Information
- Established: June 2024; 1 year ago
- Language: English; Mandarin; Indonesian;
- Affiliation: Singapore Intercultural Schools
- Website: sisschools.org/sis-bandung/

= Singapore School Bandung =

Indonesian international school

Singapore School, Bandung (SIS-BDG), sometimes referred to as SIS Bandung, is a private, early childhood to junior college school in Bandung, Indonesia. It is a member of the SIS Group of Schools, Indonesia. The Bandung branch was re-established in June 2024. Initially, a SIS branch was opened in Bandung in July 2007 and subsequently closed in 2011.

The initial former campus in Citra Green, Dago included a multi-purpose hall, library, IT laboratory, science laboratories, soccer field, canteen, and indoor playground. Singapore School Bandung uses the Singapore Curriculum and uses English, Mandarin, and Indonesian as a medium of instruction. For primary students, core subjects include science, mathematics, Indonesian, English, Chinese, and Social Studies.

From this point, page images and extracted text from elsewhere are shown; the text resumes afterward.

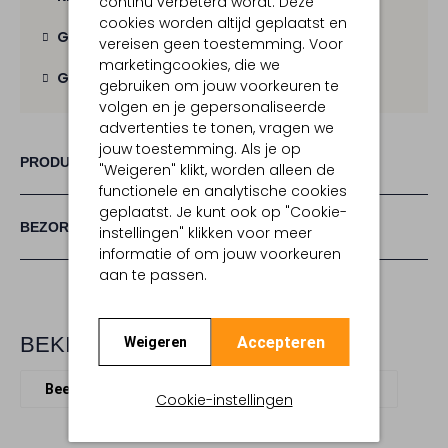
continu verbeterd wordt. Deze
cookies worden altijd geplaatst en
Gratis verzending
vanaf € 100,-
vereisen geen toestemming. Voor
marketingcookies, die we
Gratis retour
binnen 30 dagen
gebruiken om jouw voorkeuren te
volgen en je gepersonaliseerde
advertenties te tonen, vragen we
jouw toestemming. Als je op
PRODUCT INFORMATIE
"Weigeren" klikt, worden alleen de
functionele en analytische cookies
geplaatst. Je kunt ook op "Cookie-
BEZORGEN & RETOURNEREN
instellingen" klikken voor meer
informatie of om jouw voorkeuren
aan te passen.
BEKIJK MEER
Accepteren
Weigeren
Beenmode
Mp Denmark
Viscose
Cookie-instellingen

For secondary levels, core subjects are science, geography, mathematics, English, and Chinese.

Due to a change in management of the building in Citra Green, Dago in 2009, SIS Bandung was relocated to a much smaller campus in the heart of downtown Bandung and eventually closed its doors in 2011. The much smaller downtown campus is currently occupied by UNISBA.

After SIS' relocation to downtown Bandung in 2009, the former campus in Citra Green, Dago was occupied by a newly established school called Stamford International School (renamed Stamford School later on in 2015) until its closure in 2021. As of 2022, the Citra Green campus has since been occupied by a new school; Global Prestasi School (GPS) Bandung.

In 2022, it was announced that there were plans for SIS to re-open a campus in Bandung.

On 27 May 2024, the SIS Group of Schools announced a strategic partnership with Sekolah Mutiara Nusantara (SMN), an international school located in Northern Bandung, to rebrand the latter and establish SIS Bandung. As part of the strategic partnership and transition, the SIS Bandung campus and curriculum will be managed by the SIS Group of Schools and the SMN brand will be phased out and replaced over the coming years. SIS Bandung will also see significant investment in technology and facilities including the integration of advanced technological tools such as Virtual Reality (VR), Augmented Reality (AR) and Robotics into the curriculum to ensure its students are well-prepared for the future.